--- WHAT IS EXPECTED ---
Copy the entries exactly. Leave out any pictures.

--- RECORDS FOR THIS TASK ---

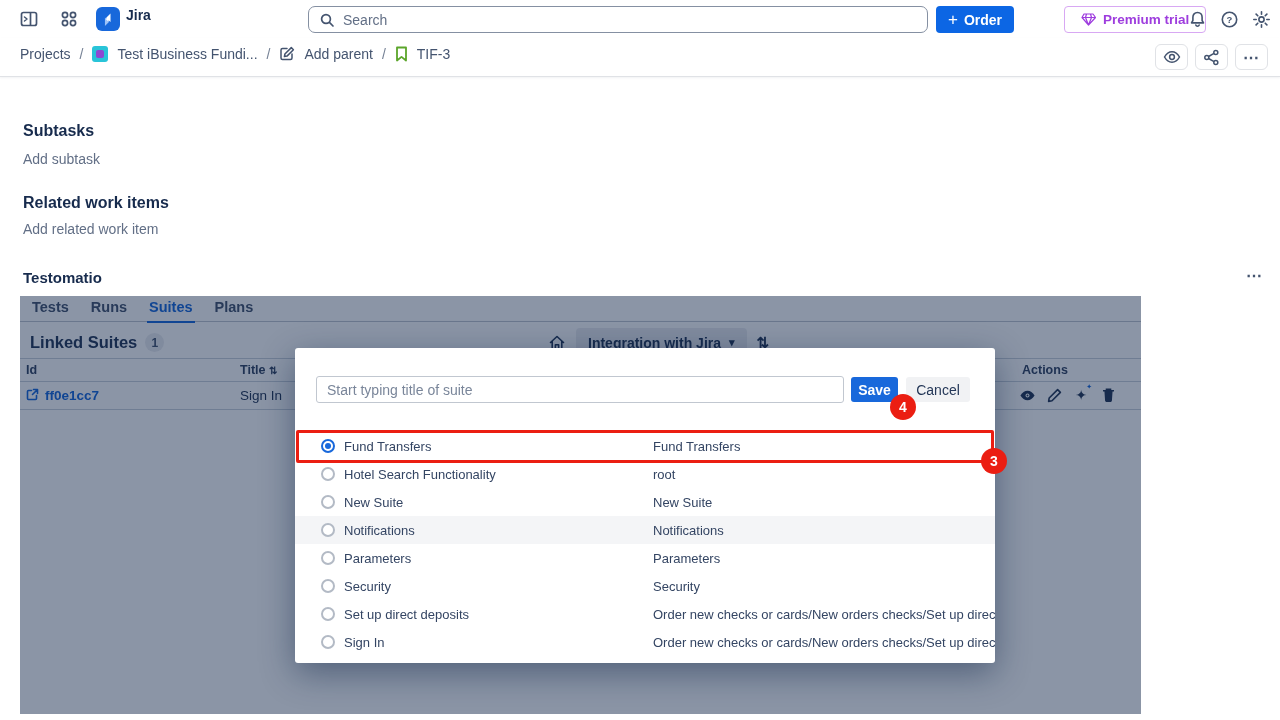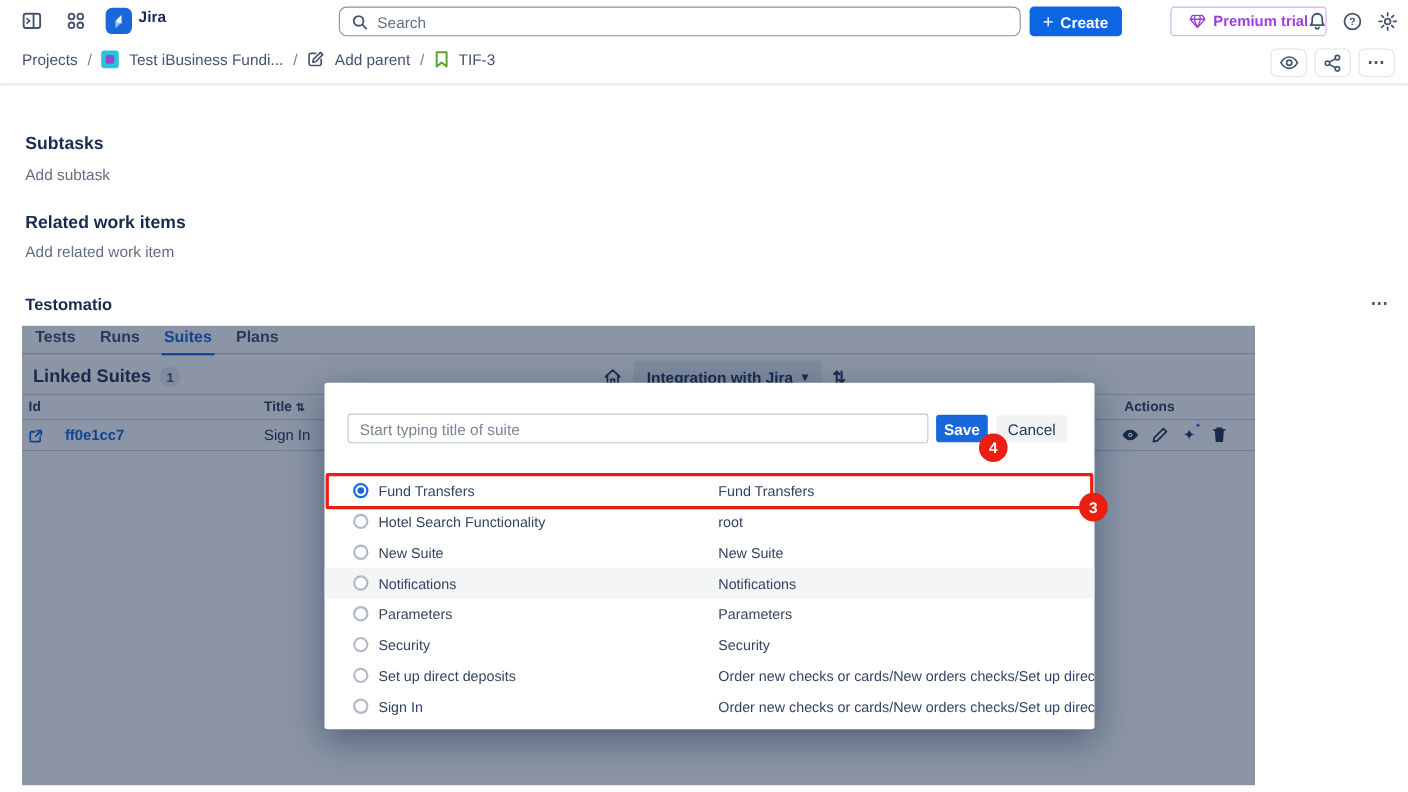"Create" span { text: Create -> Order }
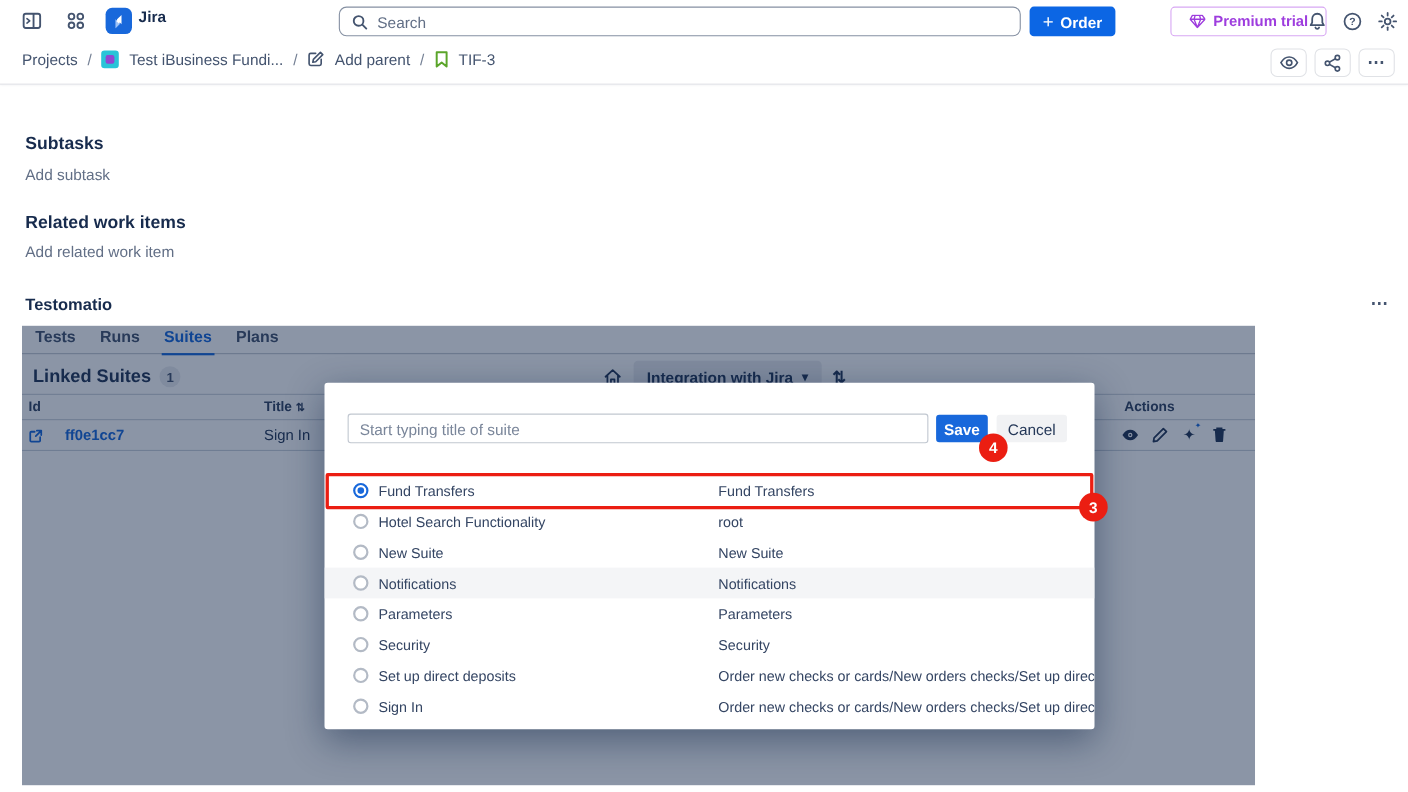"ff0e1cc7" .w-row .cell-id { align-items: flex-end -> flex-start; gap: 20px -> 6px }
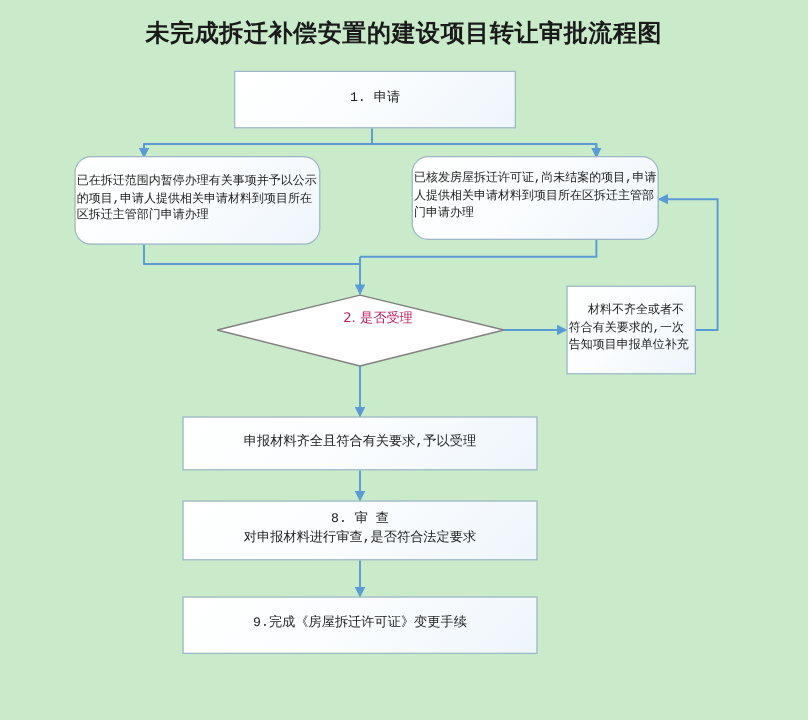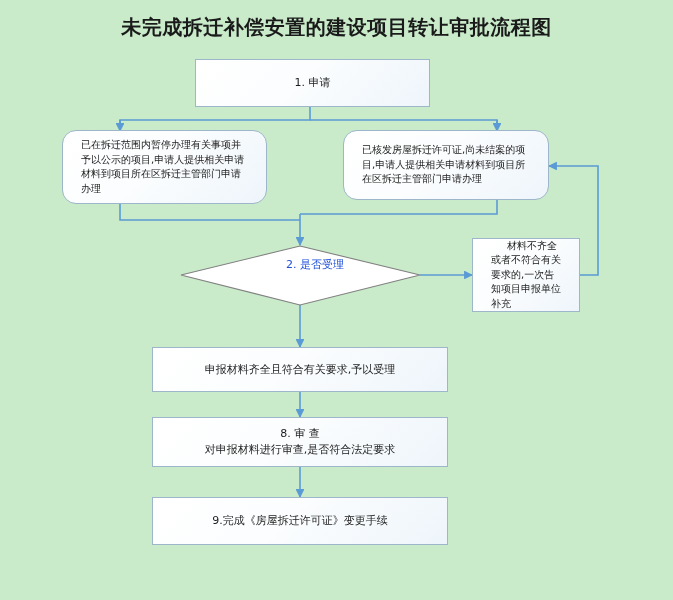"1. 申请" .node .txt { font-family: none -> Liberation Mono, monospace; padding: 0 18px -> 0 1px }
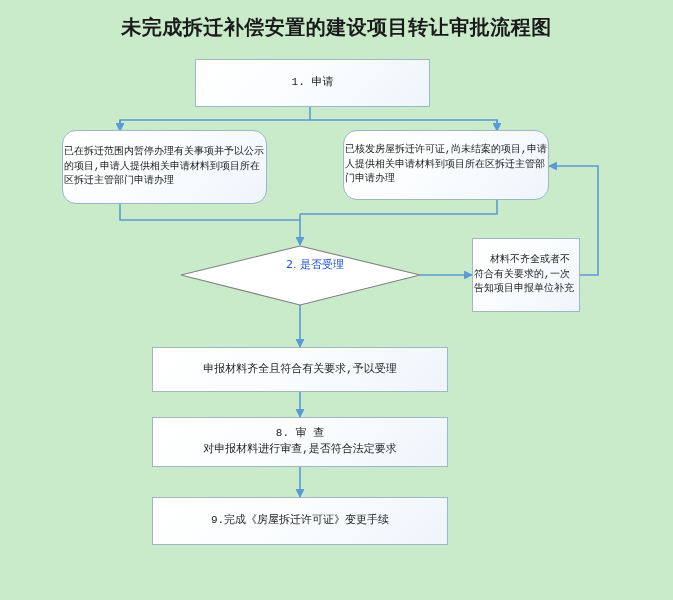"2. 是否受理" .diamond-label { color: #1d4ed8 -> #be185d }
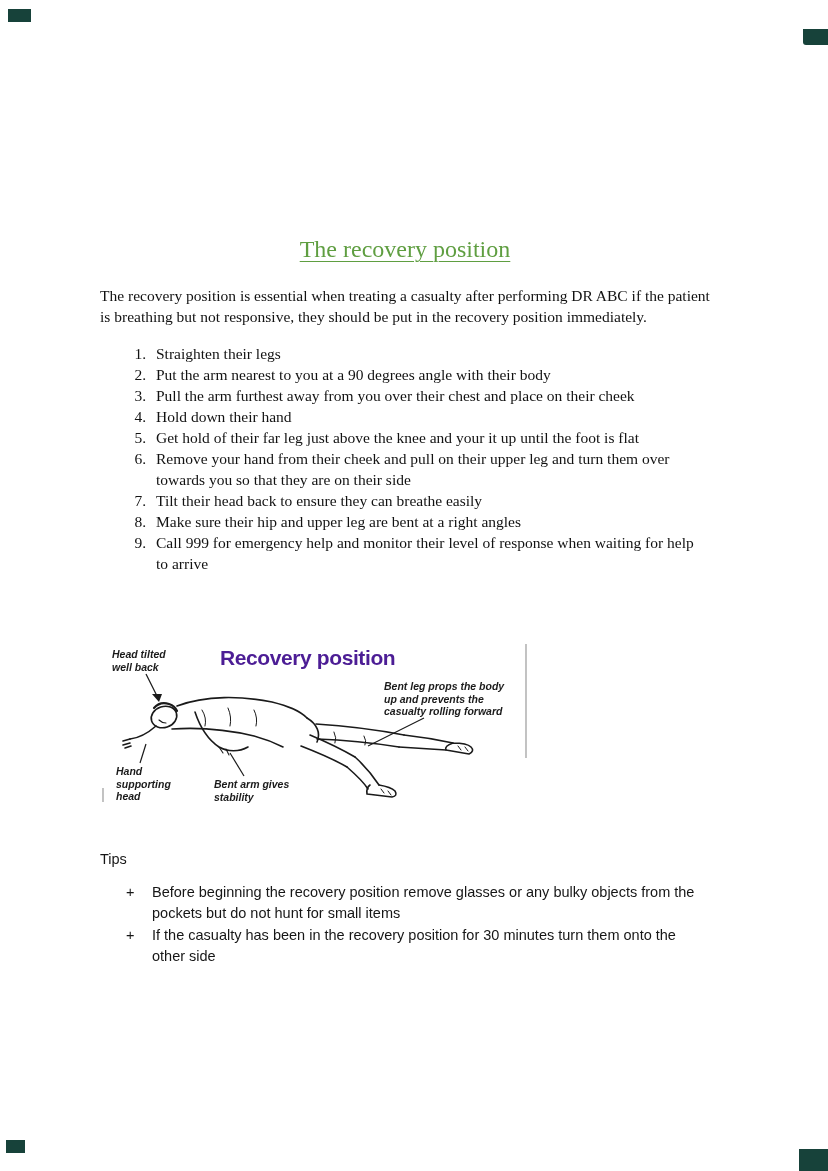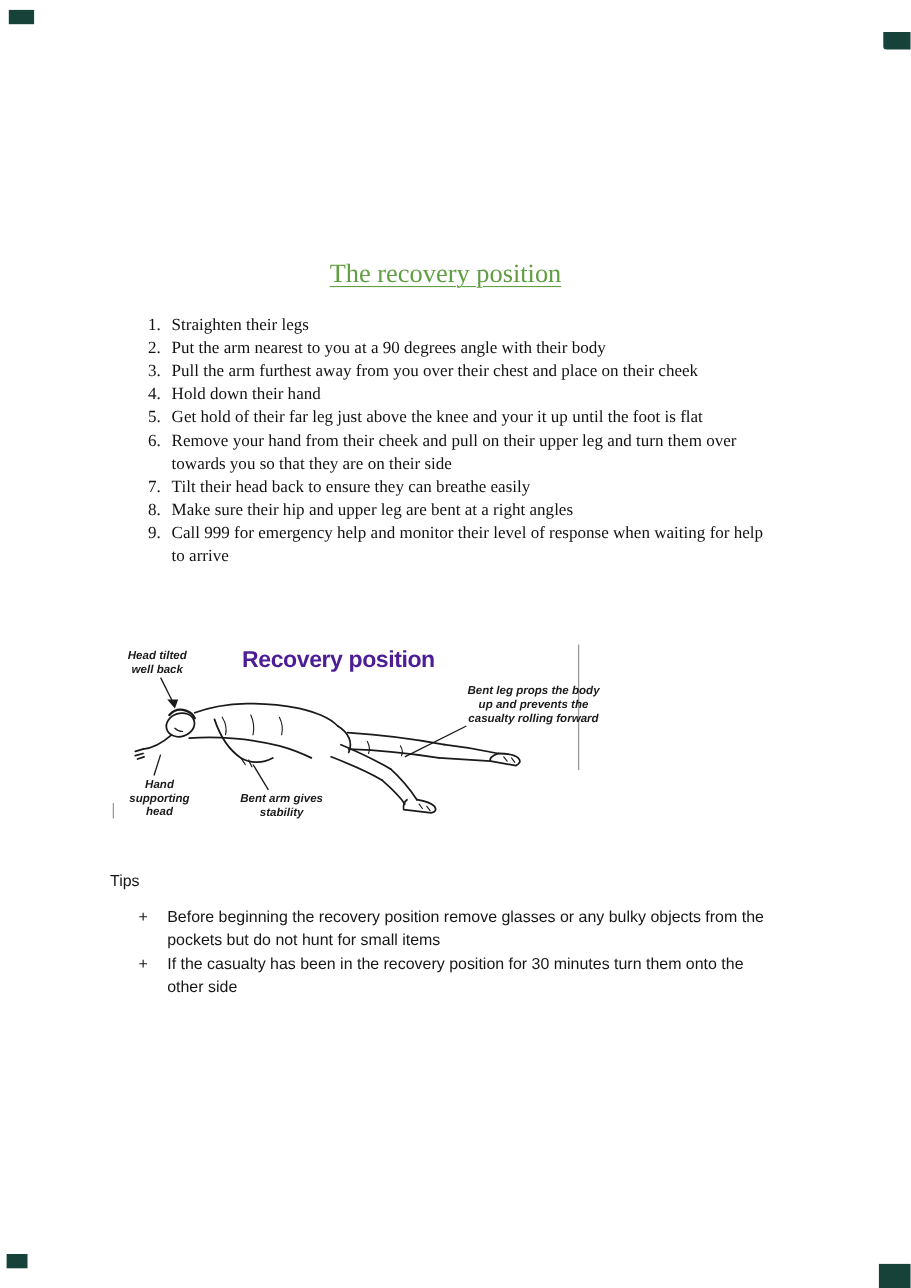"The recovery position is essential" p.para { html: none -> <p>The recovery position is essential when treating a casualty after performing DR ABC if the patient is breathing but not responsive, they should be put in the recovery position immediately.</p> }
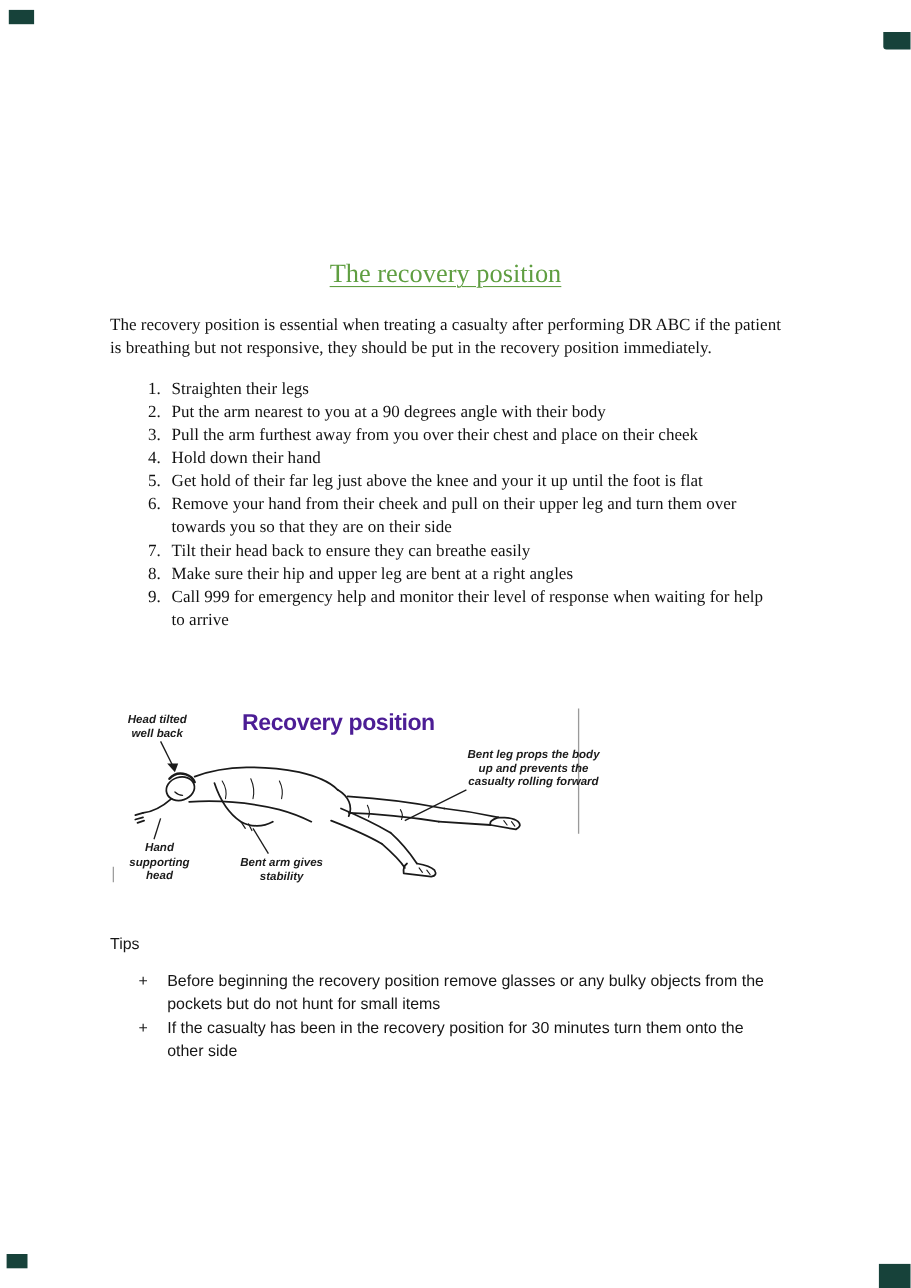"Head tilted well back" .fig-label { text-align: center -> none }
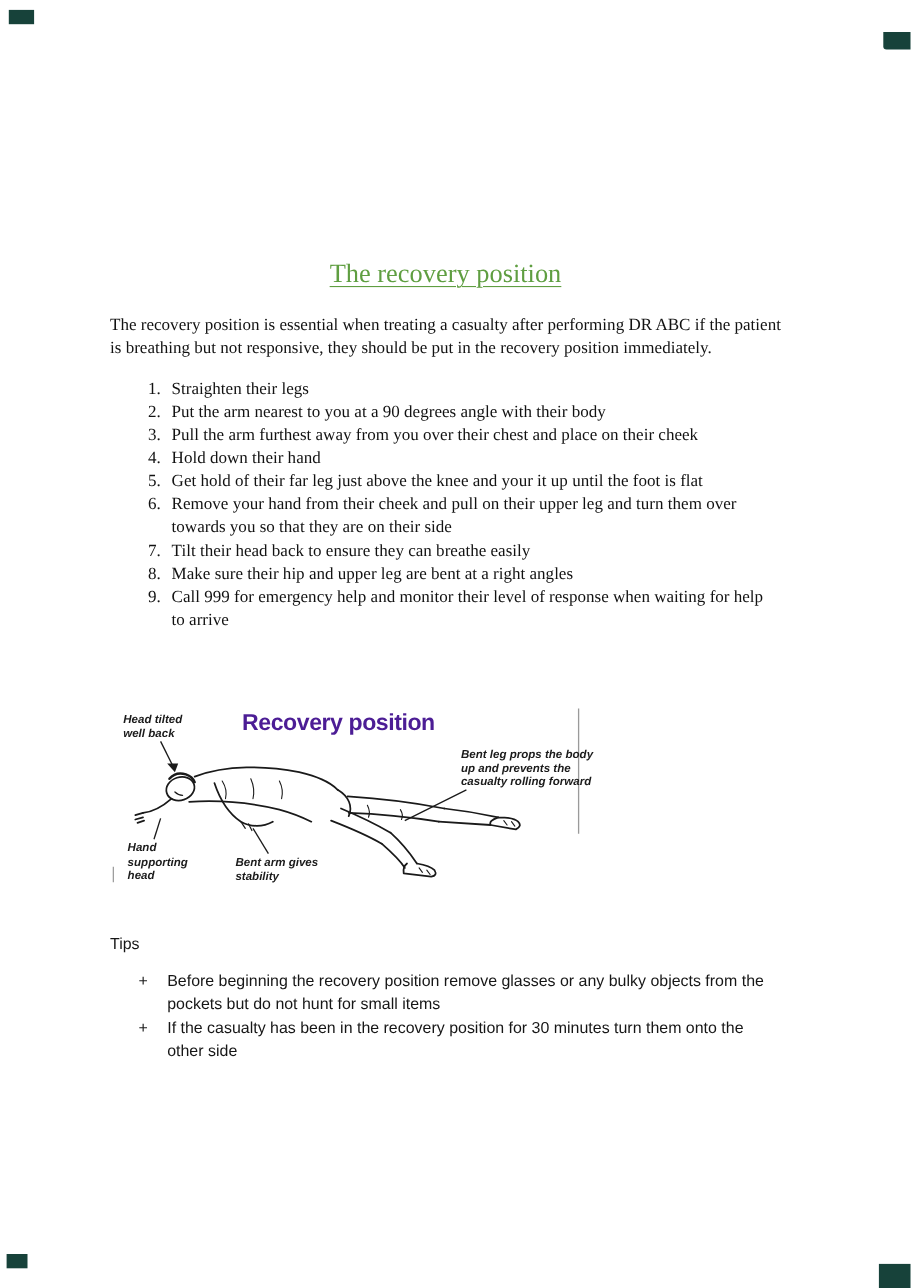"Bent leg props the body" .lbl-leg { margin-left: 35px -> none }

--- EXERCISE RESULT ---
"Create" span { text: Create -> Order }
"ff0e1cc7" .w-row .cell-id { align-items: flex-end -> flex-start; gap: 20px -> 6px }
"1. 申请" .node .txt { font-family: none -> Liberation Mono, monospace; padding: 0 18px -> 0 1px }
"2. 是否受理" .diamond-label { color: #1d4ed8 -> #be185d }
"The recovery position is essential" p.para { html: none -> <p>The recovery position is essential when treating a casualty after performing DR ABC if the patient is breathing but not responsive, they should be put in the recovery position immediately.</p> }
"Head tilted well back" .fig-label { text-align: center -> none }
"Bent leg props the body" .lbl-leg { margin-left: 35px -> none }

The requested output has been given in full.